Глаза горят, все как один на месте маршируют, левой-левой, раз-раз, невероятное впечатление производит это монолитное, слаженное движение сотен рук и ног, дружное раскачивание тулов, и главное так это все тебя затягивает, что ты уже и толком не помнишь, зачем сюда пришел и что будет завтра, ты погружен в священнодействие высочайше ниспосланной нам Тяпницы, готовой выплеснуться на улицы городов единым стремительным потоком. Ты тонешь в нем с головой, ты растворяешься в нем без остатка.
Настолько высоко напряжение, что в момент, когда раздается команда, воздух вокруг уже буквально искрит.
Колонна! Марш!
У-у, загудела в ответ колонна. Э-э, заголосили впередсмотрящие. М-м, наподдали толкачи инсталлясий. И разом пошли-пошли-пошли рядами трудящиеся демонстранты.
А тут уже и самое веселье!
Коллективы шагают, матюгальники надрываются, в углу фальшивит отставший от своих оркестр, напрочь затертый между двух колонн и потому никак не способный снова войти в единый ритм, с другого фланга поддают жару обтянутые в белое трико физкультурники — эти горловое пение изображают куда слаженнее остальных, сразу видно, ноябрятская выучка не пропала даром. Делай раз, делай два, делай три, тяпничня фигура замри!
Все вокруг аж ахнули, до чего красиво.
Но и наш коллектив тоже не подкачал — пусть брать приходится не уменьем, но числом, зато эффектно. Мы тута никогда не экономили на кумаче и ни разу не пропускали тренировку шагистики. Знайте же, чем больше реет флагов и трепещет знамен, тем визуально плотнее и увесистей смотрится колонна!
Главное нам на прошпект успешно выдвинуться и зашагать в свою очередь, по просторам уличным средь родных лабазов. Там и толкотня сама собой рассеется, и горла драть станет сподручнее. Тут же пока соседу в облезлый затылок дышишь, только и мыслей в голове — что о клацающих повсюду зубах. Так-то в творческом порыве али посредь трудового подвига нам не до того обыкновенно. Ну лязгнет разок чужая челюсть, ты товарища, значить, пни в ответ как следует, а сам в уголок отползай, пока не попустит. Тут же — колонна плотная, разгоряченная, так и без ушей остаться недолго. Уши-то не казенные, не напасесся. А впрочем, уже почти и протиснулись на оперативный простор, теперь если что — куда проще будет от коллеги отбиться. Вот он уже, прошпект-то!

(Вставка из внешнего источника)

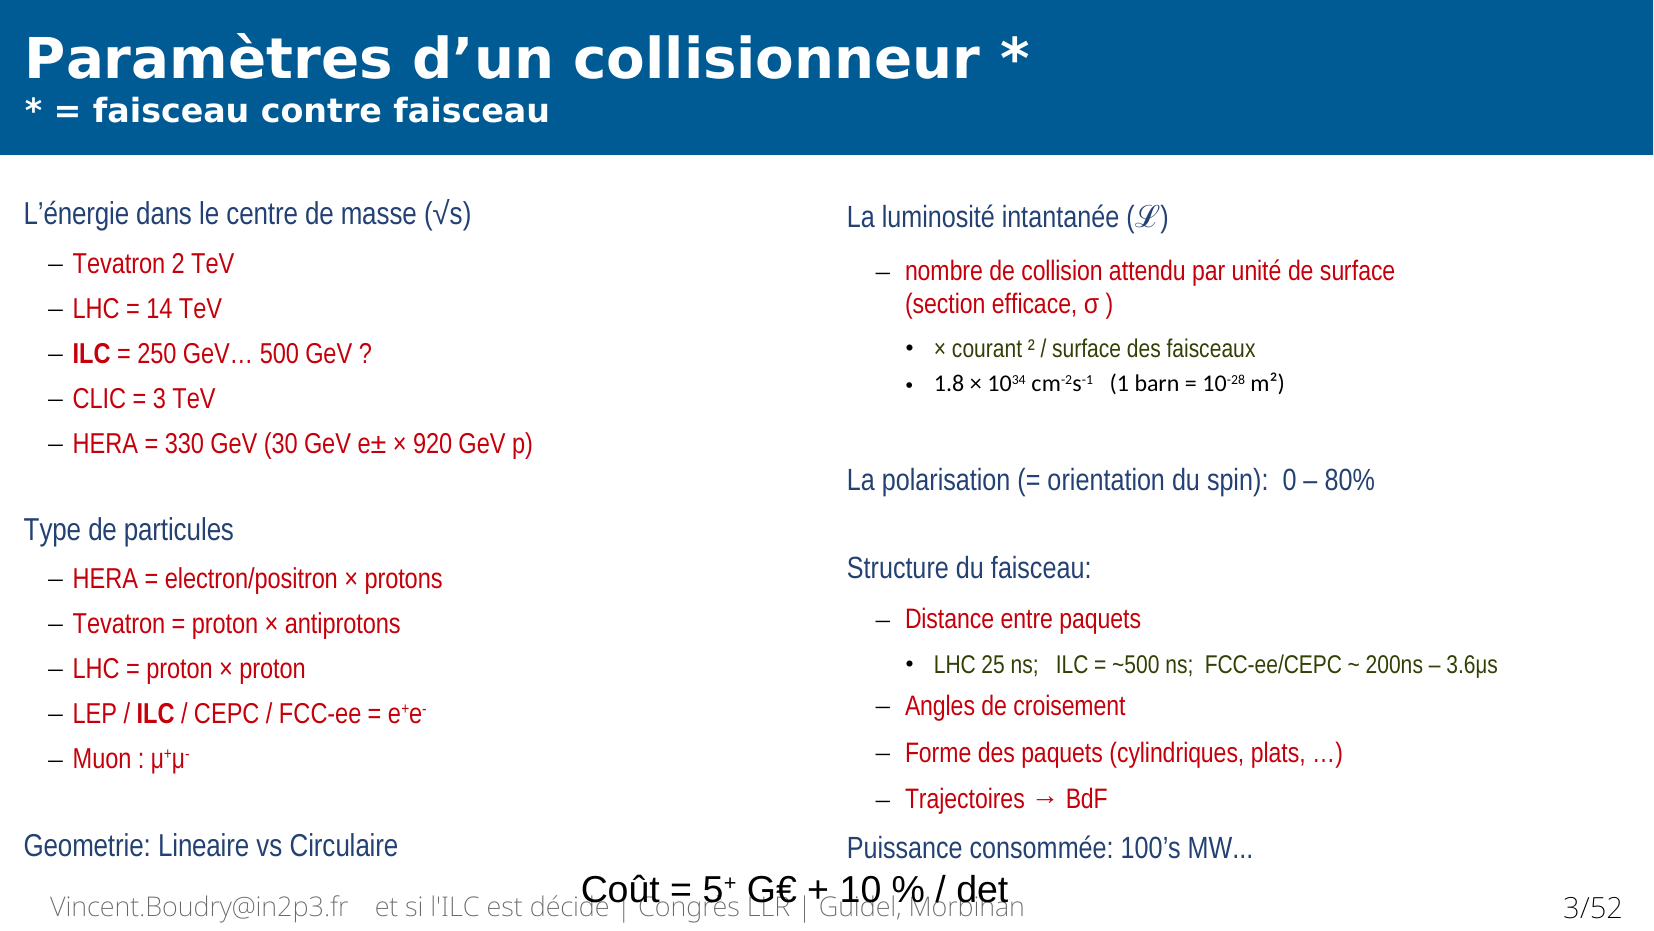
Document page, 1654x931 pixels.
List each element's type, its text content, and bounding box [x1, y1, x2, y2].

list La luminosité intantanée (ℒ) nombre de collision attendu par unité de surface (section efficace, σ ) × courant ² / surface des faisceaux 1.8 × 1034 cm-2s-1 (1 barn = 10-28 m²) La polarisation (= orientation du spin): 0 – 80% Structure du faisceau: Distance entre paquets LHC 25 ns; ILC = ~500 ns; FCC-ee/CEPC ~ 200ns – 3.6μs Angles de croisement Forme des paquets (cylindriques, plats, …) Trajectoires → BdF Puissance consommée: 100’s MW... [846, 195, 1631, 867]
text_box Coût = 5+ G€ + 10 % / det [566, 860, 1024, 918]
list L’énergie dans le centre de masse (√s) Tevatron 2 TeV LHC = 14 TeV ILC = 250 GeV… 500 GeV ? CLIC = 3 TeV HERA = 330 GeV (30 GeV e± × 920 GeV p) Type de particules HERA = electron/positron × protons Tevatron = proton × antiprotons LHC = proton × proton LEP / ILC / CEPC / FCC-ee = e+e- Muon : μ+μ- Geometrie: Lineaire vs Circulaire [23, 195, 808, 867]
title Paramètres d’un collisionneur * * = faisceau contre faisceau [24, 12, 1635, 143]
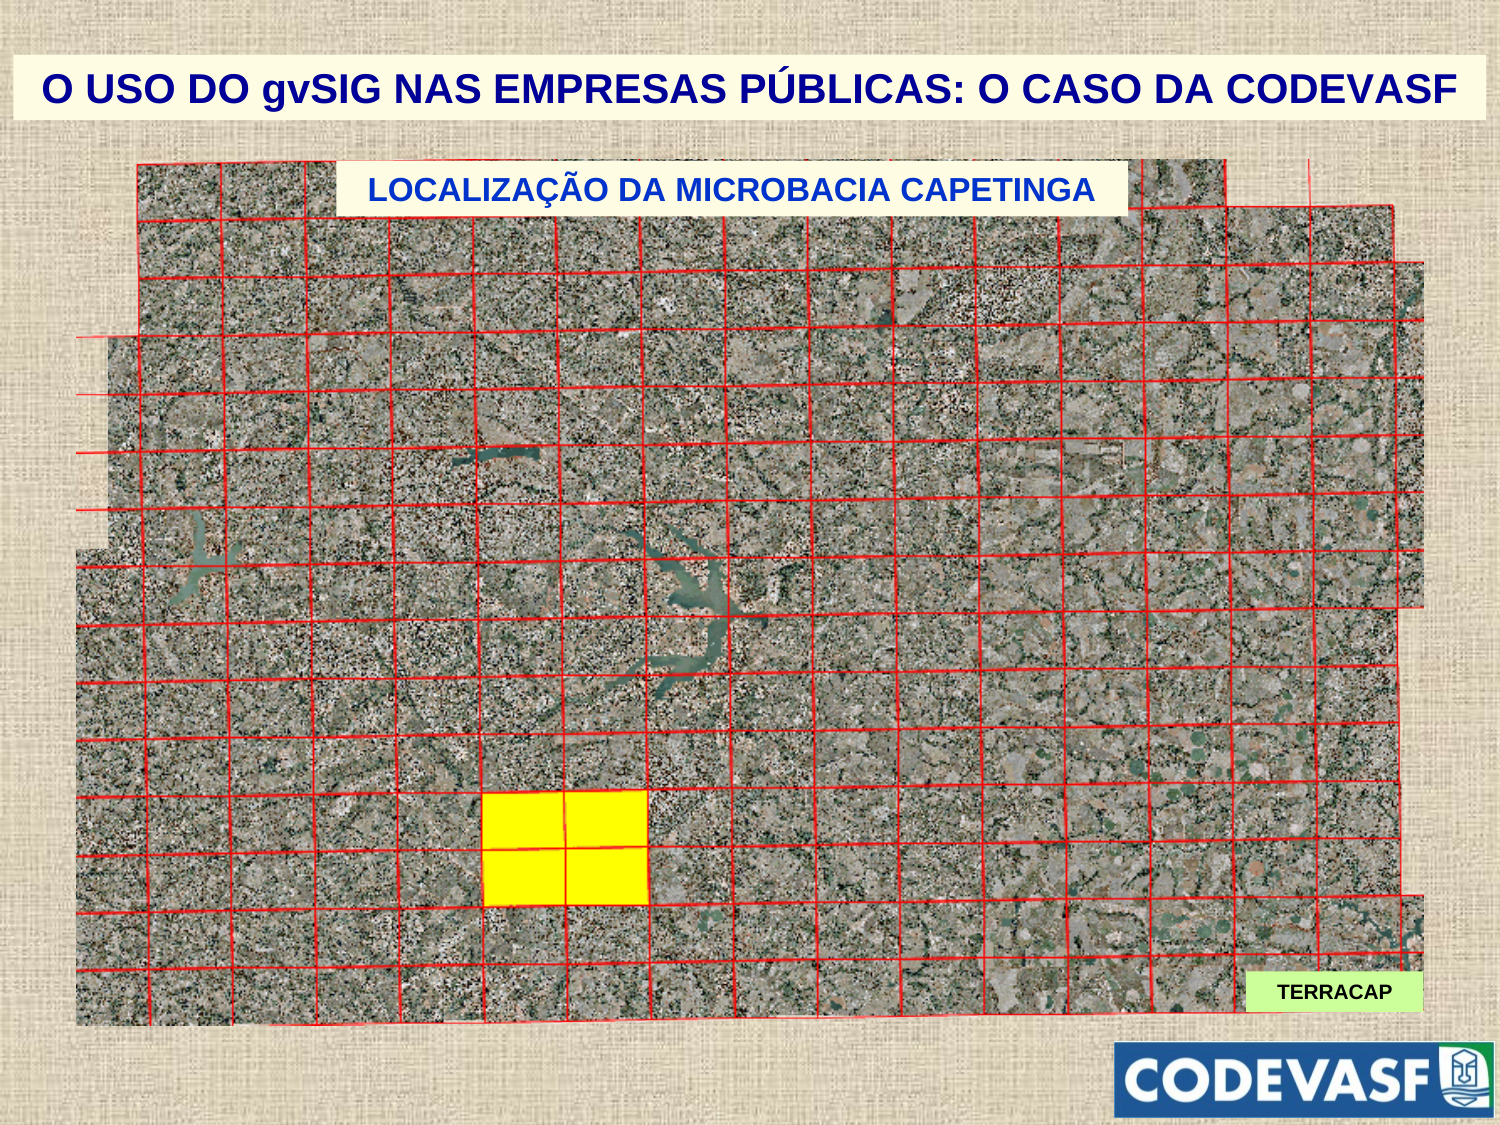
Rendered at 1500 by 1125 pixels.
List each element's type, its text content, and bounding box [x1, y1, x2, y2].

text_box TERRACAP [1246, 971, 1424, 1012]
text_box LOCALIZAÇÃO DA MICROBACIA CAPETINGA [336, 160, 1129, 217]
picture [0, 0, 1500, 1125]
text_box O USO DO gvSIG NAS EMPRESAS PÚBLICAS: O CASO DA CODEVASF [13, 54, 1487, 121]
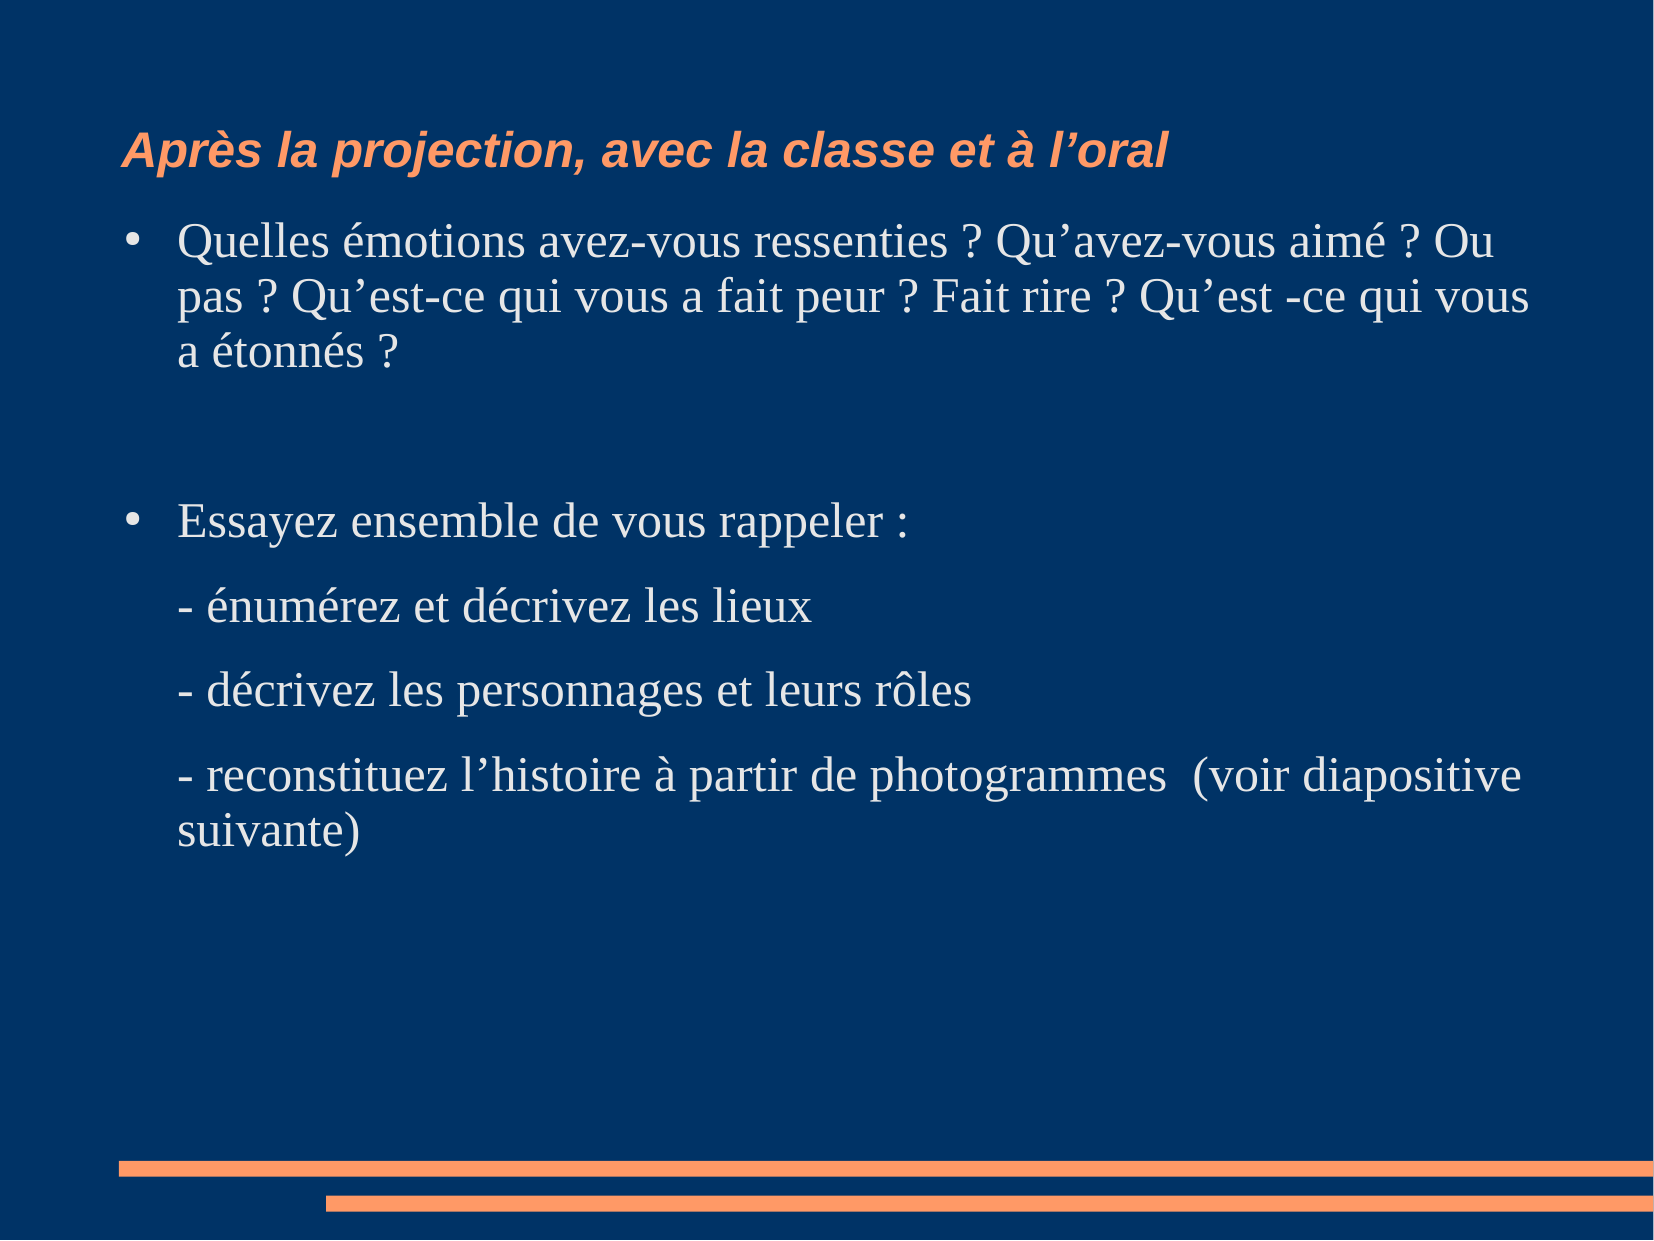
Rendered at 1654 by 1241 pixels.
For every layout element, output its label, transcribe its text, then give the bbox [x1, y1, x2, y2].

list Quelles émotions avez-vous ressenties ? Qu’avez-vous aimé ? Ou pas ? Qu’est-ce qui vous a fait peur ? Fait rire ? Qu’est -ce qui vous a étonnés ? Essayez ensemble de vous rappeler : - énumérez et décrivez les lieux - décrivez les personnages et leurs rôles - reconstituez l’histoire à partir de photogrammes (voir diapositive suivante) [106, 212, 1546, 1023]
title Après la projection, avec la classe et à l’oral [121, 46, 1534, 212]
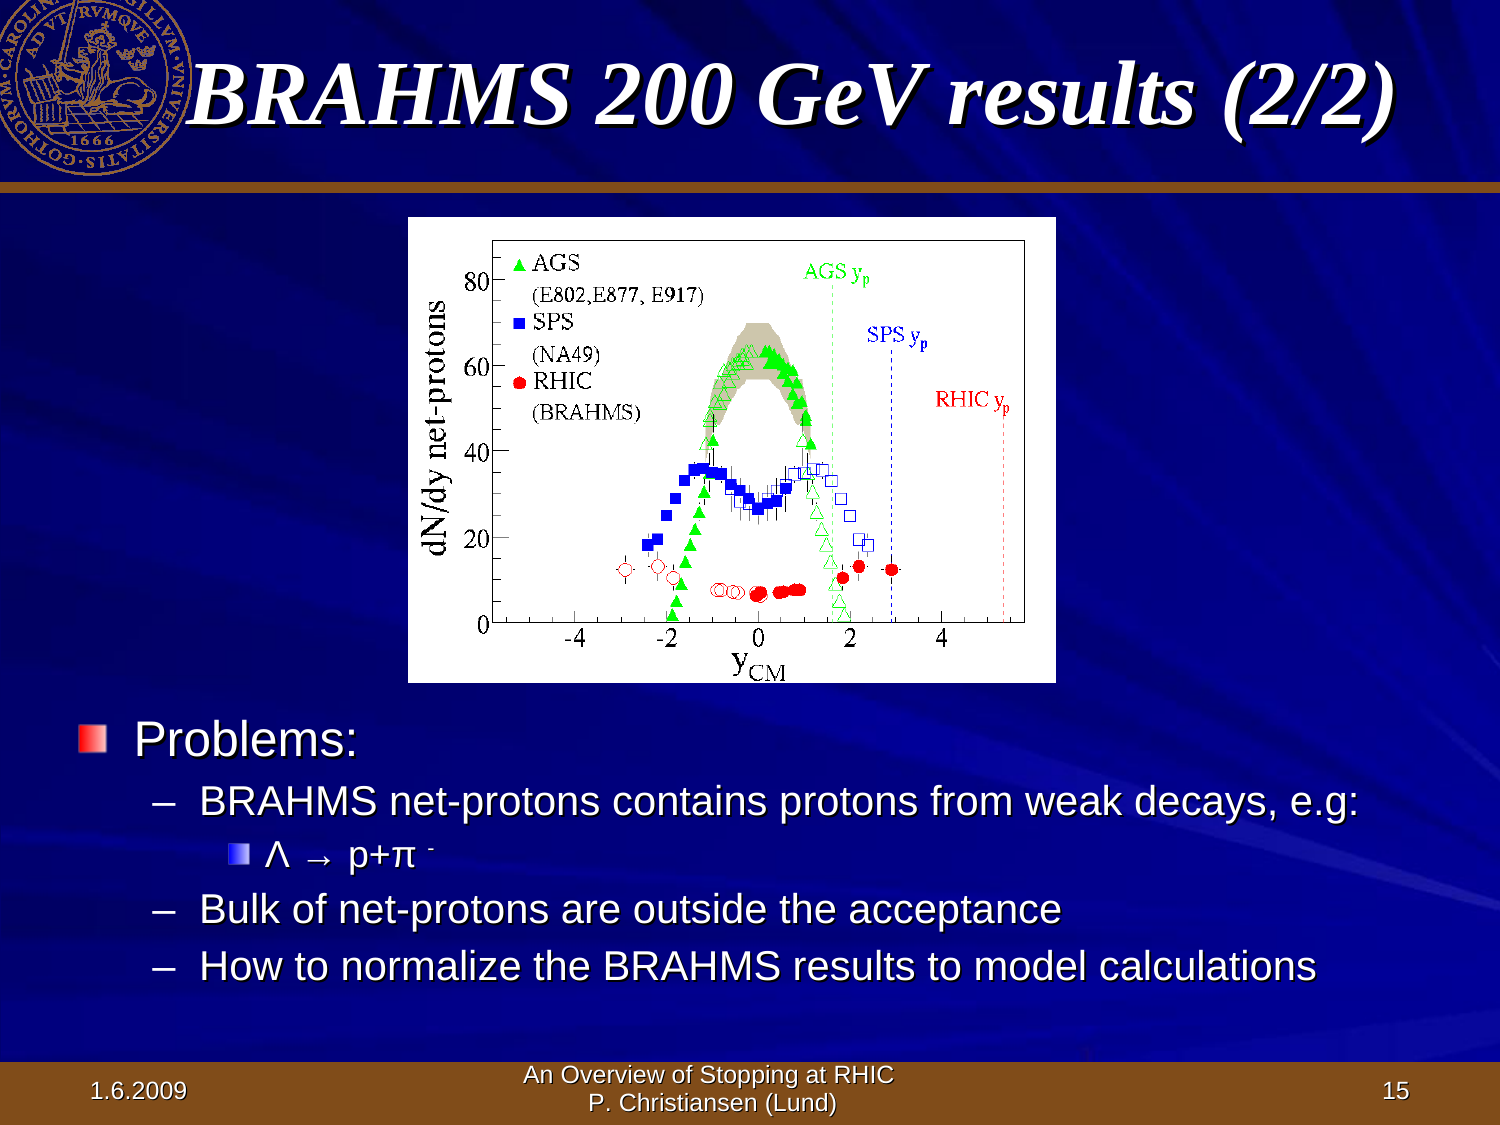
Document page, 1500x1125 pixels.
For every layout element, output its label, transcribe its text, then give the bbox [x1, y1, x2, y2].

list Problems: BRAHMS net-protons contains protons from weak decays, e.g: Λ → p+π - Bulk of net-protons are outside the acceptance How to normalize the BRAHMS results to model calculations [77, 711, 1428, 990]
title BRAHMS 200 GeV results (2/2) [182, 7, 1405, 181]
picture [1, 193, 1500, 1062]
picture [0, 0, 1500, 182]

Сегодня тут особенно красиво. Убранство вытеснило голодранство, кумач заместил жесткач, а плакатное слово — слово матерное. Тяпница же, а как иначе, сегодня все должно быть красиво. И дружно.
Шагают трудящиеся, мычат всей толпой, шаркают ногами, слюнявыми ртами хлопочут, держат строй, строевой в меру слуха песне подвывают, древками размахивают, вперед не напирают, потому как распорядок для тяпничного демонстранта — мать и бать. Гляди-ка, весь город почитай на прошпект высыпал, тут же без орднунга беда случится — и друг дружку подавят, и начальство огорчат. Нехорошо получится.
А вот кстати и трибуна показалась, гляди! Если разом привстать на цыпочки да нею тощую как следует вытянуть, то вполне уже возможно разглядеть. Трибуна убранная, вся в кумаче, по богам венки стоят, как на могилке, а на самой верхотуре говорят что и сам государь-амператор со свитой обретается, чтобы он нам был здоров. Сказать так, ни черта там не разглядеть, но с другой стороны, а зачем людям врать? Наверняка же и стоит, надежа, смотрит на нас с высока, ради высочайшего его догляда всё обустроено — и перекрытый прошпект, и реющие знамена. Нам тут, отсюда, из самой толпы, ничегошеньки не видать, если уж так-то подумать. Маши, как говорится, не маши, толкай али тяни, всё один сказ.
А над головами уж разносится положенный праздничный конферанс.
— Бу-бу-бу, та-арщи!..
— Ы-ы… А-а… — это наш коллектив возвысил голос, продвигаясь ближе к трибуне. Один черт не понять, что там в матюгальник бають, но поддержать почин — почему нет. Так и так, знаем мы те почины, через радиоточку их транслируют по утрам сразу после ноябрятской зорьки. Бодрит, знаете, иногда спросонья, выполним-перевыполним, копать — не перекопать.
И там, на трибуне, в ответ нашему кличу согласно закивали. Эти шапки каракулевые, кажется, для того специально и пошиты на рабочий кредит, чтобы издаля ими кивать. Солидно так, с оттяжкой. Одобряем народный порыв, слышим коллективное чаяние. Ну вот как подобное единение не оценить, у меня в такие мгновения обыкновенно даже порой непрошеная слеза по щеке пробегает. Да что там у меня, у всей демонстрасии.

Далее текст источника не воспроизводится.